C’est la faute du prof

C’est l’un des films culte des années 90, il a été oscarisé et en tout cas c’est l’un des sommets de la carrière de Robin Williams. Que vous l’ayez vu à sa sortie en salle, ou sur VHS, DVD ou encore un soir de semaine sur la TNT, tout le monde ou presque a vu (ou revu) “Le Cercle des poètes disparus”.
Comme bien des gens en 1990, j’ai adoré “Le Cercle des Poètes Disparus” à sa sortie. “Fan” n’est pas un vain mot me concernant puisque j’ai acheté dans la foulée “Feuilles d’herbes” de Walt Whitman et la bande originale signée Maurice Jarre, sur casette des éditions Milan. J’ai vibré lors des cours de monsieur Keating, eu envie de monter sur scène avec Neal, eu envie d’en finir comme lui quand son père lui a annoncé qu’il serait retiré de Welton, et été triste quand il s’est donné la mort. J’ai aimé ce film, puis l’ai oublié, occupé que j’étais à vivre mes propres études, sous la férule de professeures parfois passionants, parfois basiques. Jeune adulte je me souviens y avoir repensé comme un de ces films un peu niais, je veux dire ; de ceux qu’on aime à quinze ans mais qu’on ne peut aimer l’âge venu. Ah oui, ce prof de lettres un peu farfelu… mais ça finit mal. Vous êtes nombreux à penser aujourd’hui comme je pensais alors. J’ai changé d’avis et je vous explique pourquoi.
John Keating, ancien de Welton, y est devenu professeur de lettres. Dès le départ, il bouleverse la pédagogie, en cherchant à pousser ses élèves à devenir des esprits libres. Quelle plus plus belle pédagogie ? Mais quand le film se termine, un élève, Neal, s’est est donné la mort et le professeur Keating est renvoyé. On n’a donc qu’une seule idée en tête : la pédagogie originale, méfiance puisque ça peut causer le suicide de jeunes gens.
Mais si l’on y regarde de près, qu’est-ce qui relie le suicide de Neal à monsieur Keating ? Dans la tête des parents et de l’administratien, qui veulent un coupable et pas de vagues, deux choses : le Cercle des Poètes Disparus (cerrains élèves se retrouvent la nuit dans une grotte pour lire des textes) et le fait que Neal ait fait du théâtre contre la volonté de son père. Sauf que…
1 – Keating n’est pas responsable de la reformation du Cercle. Ce n’est pas lui qui en a parlé lors d’un cours, mais ses élèves qui en ont entendu parler dans l’annuaires des anciens élèves. Et quand ses élèves lui en parlent, il leur explique que l’administration de l’école ne verrait pas cela d’un bon oeil. Neal ne parle pas de son envie de théâtre lors du Cercle, et son l’existence de ce dernier et le fait que Neale en faisait partie est connue, c’est à cause de l’imprudence de l’élève Charles Dalton qui parle du Cercle dans le journal de l’école.

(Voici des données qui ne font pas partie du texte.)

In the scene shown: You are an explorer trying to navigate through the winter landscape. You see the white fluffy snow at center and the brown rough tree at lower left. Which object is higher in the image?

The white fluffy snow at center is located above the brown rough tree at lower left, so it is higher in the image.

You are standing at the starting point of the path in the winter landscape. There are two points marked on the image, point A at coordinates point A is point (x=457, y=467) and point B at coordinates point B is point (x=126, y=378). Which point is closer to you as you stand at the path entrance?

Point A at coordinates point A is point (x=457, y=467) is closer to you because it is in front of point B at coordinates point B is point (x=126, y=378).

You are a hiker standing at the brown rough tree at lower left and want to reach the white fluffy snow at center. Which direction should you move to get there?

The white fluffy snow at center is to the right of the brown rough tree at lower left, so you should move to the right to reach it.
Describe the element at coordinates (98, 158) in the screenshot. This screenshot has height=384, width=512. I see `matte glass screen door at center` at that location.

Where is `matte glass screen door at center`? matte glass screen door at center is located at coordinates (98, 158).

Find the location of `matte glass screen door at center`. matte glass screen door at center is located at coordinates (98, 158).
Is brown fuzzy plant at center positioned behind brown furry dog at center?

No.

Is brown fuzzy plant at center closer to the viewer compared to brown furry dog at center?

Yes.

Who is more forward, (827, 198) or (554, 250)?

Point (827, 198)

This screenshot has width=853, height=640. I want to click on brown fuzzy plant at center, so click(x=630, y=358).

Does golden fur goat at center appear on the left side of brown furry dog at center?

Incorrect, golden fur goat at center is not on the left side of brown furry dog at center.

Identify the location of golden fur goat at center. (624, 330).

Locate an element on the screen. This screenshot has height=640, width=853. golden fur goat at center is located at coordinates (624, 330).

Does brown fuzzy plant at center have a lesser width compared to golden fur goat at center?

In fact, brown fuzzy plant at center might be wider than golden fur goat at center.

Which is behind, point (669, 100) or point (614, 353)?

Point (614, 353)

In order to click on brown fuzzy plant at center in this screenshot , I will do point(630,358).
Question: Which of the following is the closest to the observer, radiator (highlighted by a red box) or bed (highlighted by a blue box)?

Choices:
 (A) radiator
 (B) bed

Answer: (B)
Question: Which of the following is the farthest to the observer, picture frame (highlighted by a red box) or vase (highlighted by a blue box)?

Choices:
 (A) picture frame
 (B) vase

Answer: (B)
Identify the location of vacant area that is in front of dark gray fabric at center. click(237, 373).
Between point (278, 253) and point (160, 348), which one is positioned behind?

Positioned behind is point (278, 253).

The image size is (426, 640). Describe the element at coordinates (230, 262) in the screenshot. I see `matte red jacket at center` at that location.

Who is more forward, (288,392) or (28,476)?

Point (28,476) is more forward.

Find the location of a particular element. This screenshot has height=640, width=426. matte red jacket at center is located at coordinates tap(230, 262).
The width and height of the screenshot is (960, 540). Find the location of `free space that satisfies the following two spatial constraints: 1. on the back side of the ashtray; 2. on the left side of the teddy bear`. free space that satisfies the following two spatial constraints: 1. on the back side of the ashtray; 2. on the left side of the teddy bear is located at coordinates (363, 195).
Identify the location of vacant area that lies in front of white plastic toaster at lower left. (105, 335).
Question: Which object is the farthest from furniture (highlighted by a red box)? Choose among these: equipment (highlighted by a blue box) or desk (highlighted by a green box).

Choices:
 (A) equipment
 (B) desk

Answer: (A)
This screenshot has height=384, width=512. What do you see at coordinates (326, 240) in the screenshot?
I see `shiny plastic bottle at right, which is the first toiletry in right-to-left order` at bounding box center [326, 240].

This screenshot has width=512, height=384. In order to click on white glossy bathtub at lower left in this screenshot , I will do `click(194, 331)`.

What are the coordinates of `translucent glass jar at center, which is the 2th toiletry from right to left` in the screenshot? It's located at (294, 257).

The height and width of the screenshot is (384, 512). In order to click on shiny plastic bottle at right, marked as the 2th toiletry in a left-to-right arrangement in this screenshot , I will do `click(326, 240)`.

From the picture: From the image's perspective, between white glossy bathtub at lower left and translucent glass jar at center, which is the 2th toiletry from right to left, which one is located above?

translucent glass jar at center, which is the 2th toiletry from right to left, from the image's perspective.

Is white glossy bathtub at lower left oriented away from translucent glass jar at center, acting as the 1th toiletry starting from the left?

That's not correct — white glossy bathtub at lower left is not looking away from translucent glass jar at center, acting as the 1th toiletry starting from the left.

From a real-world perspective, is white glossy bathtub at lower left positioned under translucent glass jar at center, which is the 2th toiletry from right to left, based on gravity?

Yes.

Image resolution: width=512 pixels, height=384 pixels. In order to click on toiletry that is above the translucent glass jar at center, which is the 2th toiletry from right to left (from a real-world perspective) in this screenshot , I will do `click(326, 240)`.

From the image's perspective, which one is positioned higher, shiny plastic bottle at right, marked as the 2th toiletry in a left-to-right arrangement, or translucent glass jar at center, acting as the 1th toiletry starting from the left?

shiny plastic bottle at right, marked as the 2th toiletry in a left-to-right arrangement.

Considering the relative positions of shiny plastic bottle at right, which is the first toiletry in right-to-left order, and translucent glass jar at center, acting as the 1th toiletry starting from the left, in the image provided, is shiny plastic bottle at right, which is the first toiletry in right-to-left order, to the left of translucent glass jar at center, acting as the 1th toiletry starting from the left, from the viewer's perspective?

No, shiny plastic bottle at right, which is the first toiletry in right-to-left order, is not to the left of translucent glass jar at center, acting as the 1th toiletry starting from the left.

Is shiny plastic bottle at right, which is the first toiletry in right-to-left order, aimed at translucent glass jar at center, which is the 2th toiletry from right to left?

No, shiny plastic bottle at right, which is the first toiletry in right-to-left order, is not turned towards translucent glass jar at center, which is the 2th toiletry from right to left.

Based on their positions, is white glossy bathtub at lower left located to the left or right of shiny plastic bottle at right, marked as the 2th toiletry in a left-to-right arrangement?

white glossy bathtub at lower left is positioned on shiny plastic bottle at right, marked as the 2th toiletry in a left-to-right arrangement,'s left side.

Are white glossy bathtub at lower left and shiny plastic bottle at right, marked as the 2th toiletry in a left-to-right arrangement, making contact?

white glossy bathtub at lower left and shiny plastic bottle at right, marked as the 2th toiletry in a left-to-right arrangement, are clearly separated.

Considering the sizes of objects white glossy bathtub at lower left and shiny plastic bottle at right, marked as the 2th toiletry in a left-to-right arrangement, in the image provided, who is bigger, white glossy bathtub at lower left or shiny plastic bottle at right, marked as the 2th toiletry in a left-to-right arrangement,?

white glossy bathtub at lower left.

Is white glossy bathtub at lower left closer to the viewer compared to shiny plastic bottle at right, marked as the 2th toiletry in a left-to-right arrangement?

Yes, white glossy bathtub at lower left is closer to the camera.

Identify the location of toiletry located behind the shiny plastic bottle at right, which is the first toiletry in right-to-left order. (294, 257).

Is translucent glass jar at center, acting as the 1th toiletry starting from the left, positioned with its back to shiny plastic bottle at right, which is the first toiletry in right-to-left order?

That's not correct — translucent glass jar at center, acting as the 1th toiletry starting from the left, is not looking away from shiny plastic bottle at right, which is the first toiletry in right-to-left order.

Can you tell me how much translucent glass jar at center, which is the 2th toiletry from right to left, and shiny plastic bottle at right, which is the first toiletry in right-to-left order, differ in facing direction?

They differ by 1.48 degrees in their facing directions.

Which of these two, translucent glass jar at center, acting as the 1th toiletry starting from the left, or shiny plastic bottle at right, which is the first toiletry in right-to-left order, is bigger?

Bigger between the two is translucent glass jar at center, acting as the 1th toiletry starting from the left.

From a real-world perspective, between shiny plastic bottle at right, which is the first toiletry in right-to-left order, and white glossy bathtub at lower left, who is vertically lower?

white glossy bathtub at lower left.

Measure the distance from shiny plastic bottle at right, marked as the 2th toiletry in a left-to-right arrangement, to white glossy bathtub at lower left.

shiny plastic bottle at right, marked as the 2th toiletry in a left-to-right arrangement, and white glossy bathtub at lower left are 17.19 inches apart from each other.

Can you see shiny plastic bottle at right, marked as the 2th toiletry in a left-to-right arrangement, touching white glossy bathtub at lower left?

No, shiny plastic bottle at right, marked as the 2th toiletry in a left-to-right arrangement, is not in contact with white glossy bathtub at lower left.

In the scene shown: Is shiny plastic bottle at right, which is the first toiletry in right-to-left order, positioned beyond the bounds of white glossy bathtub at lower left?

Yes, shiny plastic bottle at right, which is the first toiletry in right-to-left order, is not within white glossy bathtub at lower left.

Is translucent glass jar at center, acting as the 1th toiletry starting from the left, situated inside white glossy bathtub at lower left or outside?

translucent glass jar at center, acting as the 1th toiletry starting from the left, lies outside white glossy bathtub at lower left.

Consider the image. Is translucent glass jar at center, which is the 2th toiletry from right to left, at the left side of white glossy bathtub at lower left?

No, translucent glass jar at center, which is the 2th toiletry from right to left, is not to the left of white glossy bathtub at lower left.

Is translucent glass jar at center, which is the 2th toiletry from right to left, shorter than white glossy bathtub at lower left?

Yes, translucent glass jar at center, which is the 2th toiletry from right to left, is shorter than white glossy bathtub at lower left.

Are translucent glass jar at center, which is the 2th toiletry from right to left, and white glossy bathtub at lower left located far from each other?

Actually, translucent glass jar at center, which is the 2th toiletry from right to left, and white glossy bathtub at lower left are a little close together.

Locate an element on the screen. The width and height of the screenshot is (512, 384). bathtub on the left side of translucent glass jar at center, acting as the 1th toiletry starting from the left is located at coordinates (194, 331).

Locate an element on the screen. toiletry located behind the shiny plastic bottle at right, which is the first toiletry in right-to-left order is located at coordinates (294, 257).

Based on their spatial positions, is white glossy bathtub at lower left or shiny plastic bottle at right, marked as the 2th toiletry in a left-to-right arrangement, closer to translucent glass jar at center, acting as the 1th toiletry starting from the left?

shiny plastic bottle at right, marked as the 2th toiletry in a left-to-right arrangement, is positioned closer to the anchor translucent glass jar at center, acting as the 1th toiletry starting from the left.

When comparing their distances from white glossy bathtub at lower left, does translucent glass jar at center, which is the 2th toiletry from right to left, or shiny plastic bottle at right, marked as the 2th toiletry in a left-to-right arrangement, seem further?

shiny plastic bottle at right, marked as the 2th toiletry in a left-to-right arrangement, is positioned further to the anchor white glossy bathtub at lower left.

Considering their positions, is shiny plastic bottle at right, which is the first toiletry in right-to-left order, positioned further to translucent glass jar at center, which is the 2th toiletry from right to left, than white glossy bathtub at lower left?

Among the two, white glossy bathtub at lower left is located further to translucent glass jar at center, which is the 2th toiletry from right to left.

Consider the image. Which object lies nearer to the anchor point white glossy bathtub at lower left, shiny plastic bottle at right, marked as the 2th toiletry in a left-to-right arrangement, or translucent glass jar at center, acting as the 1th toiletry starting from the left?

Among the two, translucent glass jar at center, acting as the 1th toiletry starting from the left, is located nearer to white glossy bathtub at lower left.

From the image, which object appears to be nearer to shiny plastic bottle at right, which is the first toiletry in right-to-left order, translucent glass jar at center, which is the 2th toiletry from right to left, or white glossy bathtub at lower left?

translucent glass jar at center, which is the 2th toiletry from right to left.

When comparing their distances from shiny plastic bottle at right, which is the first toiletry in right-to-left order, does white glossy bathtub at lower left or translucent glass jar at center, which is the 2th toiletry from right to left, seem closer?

2 – Ce n’est pas Keating qui pousse Neal Perry à faire du théâtre : il en a toujours eu envie. Et quand le père de Neal annonce à son fils qu’il doit arrêter et que ce dernier parle à Keating, le professeur conseille à Neal d’être franc avec son père. Neal choisit de mentir à son père, et c’est cela qui entraîne le drame. Mais Keating n’a jamais enseigné à ses élèves qu’il faut mentir. Il leur a fait apprécier la poésie. Mais dans le tête du spectateur crétin, poésie et théâtre c’est la même chose, c’est Keating qui a entraîné Neal sur la pente fatale. En somme : il aurait du faire des cours chiants.
Tout comme enseigner consiste à planter une graine, ce film de Peter Weir a planté ses graines dans des millions de cerveaux depuis sa sortie. certains adultes restent fidèles à cet idéal d’adolescence une fois adultes, d’autre s’en détournent. Pour quel idéal ? En France, au XXIe siècle, on assassine des enseignants. Il y aura hélas d’autres Samuel Paty et d’autres Dominique Bernard, parce que d’autres ont semé des graines dans des cerveaux fragiles (cf le procès de cette semaine), et toutes n’ont pas fini de germer, hélas. Mais on est bien d’accord : quand il y a des parents et des élèves, s’il se passe quelque chose, pas de vague. A la fin c’est toujours la faute du prof. Le “pas de vague” est à ce prix là.